== The data ==
- Opening Delimiter -
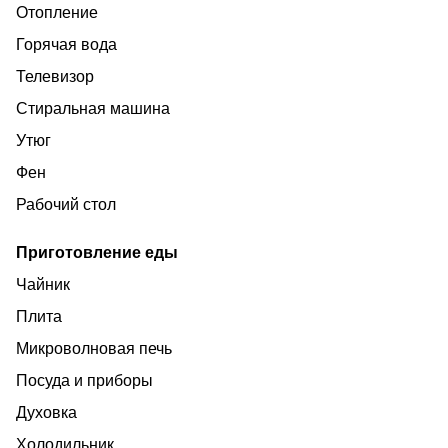
Отопление
Возможно размещение до 4х человек.
Горячая вода
Отчетные документы.
Телевизор
Стиральная машина
Утюг
Фен
Рабочий стол
Приготовление еды
Чайник
Плита
Микроволновая печь
Посуда и приборы
Духовка
Холодильник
- Closing Delimiter -
Can you write out every one of the lines above word for word, leaving out the picture?

== Finished task ==
Отопление
Возможно размещение до 4х человек.
Горячая вода
Отчетные документы.
Телевизор
Стиральная машина
Утюг
Фен
Рабочий стол
Приготовление еды
Чайник
Плита
Микроволновая печь
Посуда и приборы
Духовка
Холодильник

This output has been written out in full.